Visit: To Complete Performance Index

Here is where this blog post on EAC ends. If you have something to say, share it through the comments section.

Now you can move on to my next blog post on Estimate to Complete.

This topic is very important for the PMP exam. You may see a few questions from this topic on your exam.

image credit => nuchylee / FreeDigitalPhotos.net

Hannah says

PMBok Guide has 2 other formulas for EAC:

EAC=AC+BAC-EV

EAC=AC+(BAC-EV)/(CPI x SPI)

Could you please explain these 2 formulas?

Fahad Usmani says

Hello Hannah,

Sorry to replying you late as I was busy with celebrating Eid Holidays with my family.

I have updated this blog post. Now it explains all EAC formulas mentioned in the PMBOK Guide.

Hope this answers your query.

Hannah says

Thanks Fahad, and hope you had a joyous Eid celebration with your family

Fahad Usmani says

You’re welcome.

Santosh says

How we can decide which formula should be used? e,g Instead of using BAC / CPI if I use AC + BAC – EV to calculate the EAC I get different answer for the same example which you have mentioned above. With first option, answer is $149,253.73 and with second option answer is $1,20,00 ($60,000 + $1,00,000 – $40,000 = $1,20,00).

Fahad Usmani says

I have explained it in detail. Please read the blog post again.

Kupa says

Loving the Study Notes section…Great job!

Paul Evans says

Found your site today in my PMP study time and wanted to say I really like your logical and simplifed approach.

Regards…Paul.

Paul Evans says

Sorry I also wanted to say that I’m looking forward to your next blog on ETC…Cheers…Paul.

Fahad Usmani says

Dont worry, you’re going to see many posts in future…

Karen Noakes says

Have a mock PMP question asking what the formula for forecasting EAC using remaning budget is and correct answer was EAC=ACC+BAC-EV.

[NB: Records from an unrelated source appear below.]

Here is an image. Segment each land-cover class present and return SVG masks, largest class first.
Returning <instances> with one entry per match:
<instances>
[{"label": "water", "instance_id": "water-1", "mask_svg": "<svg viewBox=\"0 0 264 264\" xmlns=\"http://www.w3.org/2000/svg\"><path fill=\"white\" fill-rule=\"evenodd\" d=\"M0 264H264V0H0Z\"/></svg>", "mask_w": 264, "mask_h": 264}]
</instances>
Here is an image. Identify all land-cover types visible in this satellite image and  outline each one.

Please explain as I cannot find this as an option in any of the 3 books I have nor can I find the ACC acronym stands for.

Fahad Usmani says

There is a typing error in your formula given by you.

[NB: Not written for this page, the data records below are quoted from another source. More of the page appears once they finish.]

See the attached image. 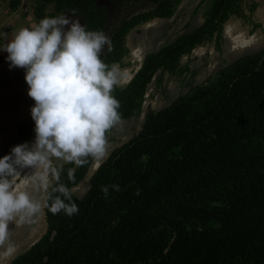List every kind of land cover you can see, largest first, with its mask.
I'll use <instances>...</instances> for the list:
<instances>
[{
	"label": "trees",
	"instance_id": "obj_1",
	"mask_svg": "<svg viewBox=\"0 0 264 264\" xmlns=\"http://www.w3.org/2000/svg\"><path fill=\"white\" fill-rule=\"evenodd\" d=\"M150 1L152 9L113 30L112 50L101 55L105 63L126 65L129 36L155 20H171L183 2ZM203 1V23L147 54L129 82L114 90L122 120L142 108L158 75L184 77V59L195 49L220 47L230 19L254 23L245 11L248 0ZM52 3L58 12L80 14L86 30L108 27L109 9L97 0L39 1V21ZM19 4L11 0L10 7ZM34 129V121L21 123L0 158L15 146L30 147ZM94 162L64 164L61 182L74 190ZM102 186H108L107 197ZM72 196L78 212L45 208L43 235L10 264H264V50L150 112L141 130L93 173L86 194Z\"/></svg>",
	"mask_w": 264,
	"mask_h": 264
},
{
	"label": "clouds",
	"instance_id": "obj_2",
	"mask_svg": "<svg viewBox=\"0 0 264 264\" xmlns=\"http://www.w3.org/2000/svg\"><path fill=\"white\" fill-rule=\"evenodd\" d=\"M105 45L112 50L103 31L86 30L60 15L19 29L4 47L10 69H25L35 140L0 158V260L17 251L10 224L33 225L45 208L68 216L78 212L73 189L61 182L64 164L81 166L108 153V135L122 121L112 93L130 75L118 63L101 59ZM23 169L31 174L22 176ZM67 176L73 180L72 168ZM101 191L107 197L108 186Z\"/></svg>",
	"mask_w": 264,
	"mask_h": 264
},
{
	"label": "rangeland",
	"instance_id": "obj_3",
	"mask_svg": "<svg viewBox=\"0 0 264 264\" xmlns=\"http://www.w3.org/2000/svg\"><path fill=\"white\" fill-rule=\"evenodd\" d=\"M19 1L18 7L12 10L11 0H0V155L7 141L16 136L18 126L21 123L29 124L33 121L31 106L34 101L27 94L25 69H10L7 60L8 53L3 50L19 29L31 28L39 23L35 16V9L37 3L42 0ZM97 1L109 9V24L104 32L109 39L113 30L119 27L124 20L154 7L150 0ZM253 5L257 7L252 8ZM207 7L208 3L203 0H183L177 14L171 20H155L139 31L133 32L128 39L130 57L126 65L121 68L129 72L131 79L142 66L147 54L156 52L165 43L174 42L184 33L198 28L203 23ZM245 11L254 23L237 18L230 19L225 24L220 47L215 43L201 46L184 59L185 69H188L184 77L178 78L167 74L158 75L154 79L142 108L134 117L122 120L108 135L110 147L106 157L94 162L86 178L73 190L76 197L82 198L86 194L91 186L93 173L109 157L111 150L128 141L141 130L150 112L171 104L176 98L187 93L191 87L214 76L219 69L239 58L264 50V0H248ZM45 13L46 17L63 15L71 20H78L84 26V20L80 14L67 11L58 12L55 3L48 4ZM66 30L67 26H65ZM107 47L105 45L101 55L105 53ZM30 174L29 169L25 175ZM9 227L17 251L10 259L0 260V264H10L16 256L30 248L41 238L46 226L43 215L33 225L26 224L16 227L15 224H10Z\"/></svg>",
	"mask_w": 264,
	"mask_h": 264
},
{
	"label": "built area",
	"instance_id": "obj_4",
	"mask_svg": "<svg viewBox=\"0 0 264 264\" xmlns=\"http://www.w3.org/2000/svg\"><path fill=\"white\" fill-rule=\"evenodd\" d=\"M7 143H8V141H7Z\"/></svg>",
	"mask_w": 264,
	"mask_h": 264
}]
</instances>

Here is the correct formula:

EAC = AC + BAC – EV

ala'a says

Hi Fahad

just wandering in the EVM ,

we have the EAC=AC+ETC , then we have the EAC = AC+ (BAC- EV)

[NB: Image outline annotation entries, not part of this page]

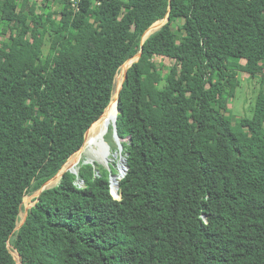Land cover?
<instances>
[{
	"label": "trees",
	"instance_id": "trees-1",
	"mask_svg": "<svg viewBox=\"0 0 264 264\" xmlns=\"http://www.w3.org/2000/svg\"><path fill=\"white\" fill-rule=\"evenodd\" d=\"M49 3L0 0V264H18L9 245L22 264H264V0ZM141 51L118 106L121 199L110 171L85 164L16 230L24 198L85 147ZM242 61L257 63L262 91L237 130Z\"/></svg>",
	"mask_w": 264,
	"mask_h": 264
},
{
	"label": "rangeland",
	"instance_id": "rangeland-1",
	"mask_svg": "<svg viewBox=\"0 0 264 264\" xmlns=\"http://www.w3.org/2000/svg\"><path fill=\"white\" fill-rule=\"evenodd\" d=\"M44 1L45 0H30L31 3L38 4L39 7L43 5ZM49 1H50L49 4L50 5L52 4V6L55 9H57L56 6L58 5V0H55V1L49 0ZM38 12H40V11H38ZM175 28L177 29V27H175ZM150 63H151L150 65L153 69H160L162 71V74L167 75L171 78L178 74L179 64L175 60L168 59V58L155 57L154 59H152L150 61ZM242 64L247 67V72L240 74V76H239L240 84L238 87L233 88L235 96L233 97L232 100H230L228 102V107L233 111V114L236 117L235 128L237 130H241V127L239 125L240 119L251 118L253 116L256 99H257L258 95L260 94V92L262 91L261 84H260V75L256 74L257 63L253 62V61L252 62L242 61ZM115 90H116V82H115ZM115 103H116V100L113 99V102L111 103L110 107L106 111V114H108L107 117L109 118L108 121H110L107 126H111V128H113V123H112L111 119H113L112 115L114 113V110L112 111L111 109ZM114 109H115V107H114ZM109 133H110V131L107 132V128H106L104 135H103V138H100V136H99V143H101L102 146L106 149L105 155L103 156V158L101 155V160L104 162L101 163V162H98L96 160L95 161H93V160L88 161L89 158L84 155L83 160L80 163L78 170L76 172L78 175H79V171H80L81 166L85 165L86 163L94 165L96 175L101 174V172H102L101 168H105L106 170L110 171L111 174L112 173L116 174V172H117L116 165L118 163V160L114 159V156L118 152L119 147L117 145L118 143H117L116 139H114L115 137L114 138H113V136L108 137ZM122 154H124V152H122ZM77 156H74L72 159H75V158L77 159ZM123 156L125 157V155H123ZM113 159H114V162H111L110 160H113ZM69 161L63 167L61 173H63V171L67 167ZM79 161H80V159L77 160L76 162H74L73 165L77 164V162H79ZM119 161H120V159H119ZM66 171H72V170L70 168L69 169L66 168ZM56 181H58V179L50 181L46 185V187H47L46 190L57 186L59 184L60 180L57 183H56ZM81 185H83L82 182H81ZM39 194H40V192H36L34 194L27 195L24 198L23 205H22V211L20 213V219H19L17 228L21 227V225L25 222L30 209L37 202ZM10 249H11V252L14 254V257L16 258V260H18V258L15 256V252L17 253V251L13 250L11 245H10Z\"/></svg>",
	"mask_w": 264,
	"mask_h": 264
},
{
	"label": "bare ground",
	"instance_id": "bare-ground-1",
	"mask_svg": "<svg viewBox=\"0 0 264 264\" xmlns=\"http://www.w3.org/2000/svg\"><path fill=\"white\" fill-rule=\"evenodd\" d=\"M166 21L164 22H160L158 24H156L154 26V28L152 29V32L156 31L157 29H159L163 23H165ZM131 65V61L130 63H126L121 69H120V72L118 73L117 77H116V90H115V93H114V96H113V99L116 100V106H115V109H114V113L112 115V118L111 121L112 123L114 124L116 122V119H117V116H118V96H119V93L121 92L122 90V86H123V83L125 81V77H126V71L127 69L130 67ZM111 104V103H110ZM107 111V109H106ZM108 114H106V112L103 114V116L100 118V120H98L86 133V143H85V147L83 148V150L79 153H77L75 156H77V159H70L68 165L66 168H70L72 171L74 172H77L78 170V167L80 165V163L82 162L83 160V156L85 155L86 157H88V161L89 160H93V161H98V162H101L103 163L104 161L101 160V154L97 152V144L99 143V136H100V133H101V128H102V125L104 122H110L108 121ZM116 141H117V145L119 147V150L118 152L115 154L114 156V159H117L118 160V163L116 165V169H117V172L116 174L112 173L111 176H110V180H111V183H112V189L113 190V194L116 195L117 193V190H118V180L121 179V178H124V176L126 175V169H127V165H126V158L123 156L124 154H122V152H124V148H123V140L122 139H119V138H115ZM103 158V156H102ZM79 162H77V164H74V162H76L77 160H79ZM114 159L113 160H110L111 162H114ZM120 159V161H119ZM87 161V162H88ZM88 164V163H86ZM95 164V163H94ZM66 168L65 170L63 171V173L66 172ZM60 174V176L57 178L58 181L61 179L62 177V174ZM56 181V183L58 182ZM55 185V184H54ZM15 256L18 258V254L15 252ZM19 259V258H18Z\"/></svg>",
	"mask_w": 264,
	"mask_h": 264
},
{
	"label": "water",
	"instance_id": "water-1",
	"mask_svg": "<svg viewBox=\"0 0 264 264\" xmlns=\"http://www.w3.org/2000/svg\"><path fill=\"white\" fill-rule=\"evenodd\" d=\"M169 15H167L163 20H160V21H158V22H156L155 24H153L147 31H146V33L144 34V36H143V38H142V44H144V42L152 35V34H154V33H156L157 31H159L162 27H164L166 24H168L169 23ZM164 21H166L165 23H163L162 24V26L159 28V29H157L156 31H154V32H152V29L154 28V26L156 25V24H158V23H160V22H164ZM141 55H142V51L137 55V56H135L134 58H132L131 60H129V61H127V62H130L131 61V65H130V67H132V65L133 64H135V63H137L139 60H140V58H141ZM126 62V63H127ZM125 63V64H126ZM124 64V65H125ZM123 65V66H124ZM122 66V67H123ZM121 67V68H122ZM129 67V68H130ZM120 68V69H121ZM129 68L127 69V71H126V77H125V81H126V79L128 78V70H129ZM124 81V82H125ZM124 84V83H123ZM122 88H123V86H122ZM119 102H120V93H119V96H118V106H119ZM118 111H119V109H118ZM119 114V113H118ZM117 118H118V116H117ZM86 136V135H85ZM119 138L120 139V137H119V135H118V130H117V119H116V122L113 124V138ZM114 138V139H115ZM130 139V138H129ZM126 158V157H125ZM126 165H127V158H126ZM128 170H129V167H128V165H127V169H126V175H127V173H128ZM62 171V170H61ZM61 171L59 172V174L58 175H60V173H61ZM67 172H71V173H73V174H76L77 175V173L76 172H74V171H66L65 173H67ZM65 173H63L62 174V177H61V179H60V182L62 181V179L64 178V176H65ZM58 175L57 176H55L53 179H51L50 181H52V180H55L57 177H58ZM125 175V176H126ZM125 176H124V178H125ZM123 178V179H124ZM49 181V182H50ZM49 182H47L43 187H42V189L39 191L40 192V194H39V196H38V199H37V202L35 203V205L39 202V197L41 196V194L47 189V187H46V185L49 183ZM59 182V183H60ZM111 182V181H110ZM82 183L84 184V181H82ZM81 187H82V185H81ZM119 189H120V182L118 183V190H117V193H116V195H114L113 193H112V190H111V194H112V196L115 198V199H117V197H118V200H120L121 199V196H120V194H119ZM34 205V206H35ZM33 206V207H34ZM28 216V215H27ZM27 219V218H26ZM205 219H206V217H205ZM26 221V220H25ZM25 223V222H24ZM23 223V224H24ZM23 224L21 225V227L23 226ZM21 227H19V228H17L16 230H19ZM9 248H10V245H9ZM12 253V252H11ZM18 254V253H17ZM12 255L14 256V254L12 253ZM18 260H16V258L14 257V259L18 262V264H22V262H21V257H20V255L18 254Z\"/></svg>",
	"mask_w": 264,
	"mask_h": 264
},
{
	"label": "built area",
	"instance_id": "built-area-1",
	"mask_svg": "<svg viewBox=\"0 0 264 264\" xmlns=\"http://www.w3.org/2000/svg\"><path fill=\"white\" fill-rule=\"evenodd\" d=\"M72 1V4H73V7L78 10V1L79 0H71Z\"/></svg>",
	"mask_w": 264,
	"mask_h": 264
},
{
	"label": "clouds",
	"instance_id": "clouds-1",
	"mask_svg": "<svg viewBox=\"0 0 264 264\" xmlns=\"http://www.w3.org/2000/svg\"><path fill=\"white\" fill-rule=\"evenodd\" d=\"M72 174H73V173H72ZM75 175H76V174H75ZM77 175H78V174H77ZM81 182H82V181L79 182V186H80V187H81ZM110 183H111V182H110ZM83 185H84V184H83ZM83 185H82V187H83Z\"/></svg>",
	"mask_w": 264,
	"mask_h": 264
}]
</instances>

Finally e have the EAC = AC+ (BAC-EV)/CPI

How was that driven?!

thanks much indeed for your support

Ala’a

Fahad Usmani says

For the exam it is sufficient to know the formula, derivation of formula is outside the scope of the exam.

Sutanu says

Hi Fahad,

Can you explain about the TCPI (To Complete Performance Index)?

Thanks in advance

Fahad Usmani says

It is explained here:

http://pmstudycircle.com/2012/05/to-complete-performance-index-tcpi-in-project-cost-management/

ken says

Thanks Fahad, it s cant get any simpler that how you explained the 4 different types of EAC. You gave me a very clear explanation and I am confident that I understand when and how to use each formula. Thanks.

Fahad Usmani says

You’re welcome Ken.

ala'a says

yes indeed the article is simple and very elborative

Fahad Usmani says

Thanks Ala’a.

Mohan says

I just found your site today in my PMP study and would like to say thank you for your logical and eloborated information.

Fahad Usmani says

Thanks for your comment Mohan.

Mohamad says

Thank you for explanation, but the scenario of using SPI and CPI together is not clear, how SPI*CPI means that you’ll be on schedule?!

Fahad Usmani says

These two are different parameters. For schedule performance, you will only look at SPI.

ala'a says

Dear Fahd,

on the same context , would you kindly send me some few various scenarios that might be encountered in the PMP EXAM on CPI, TCPI , EV , CV and SV , ETC and BAC

thanks a lot

salam

ala’a

Fahad Usmani says

These topics have already been explained on this blog.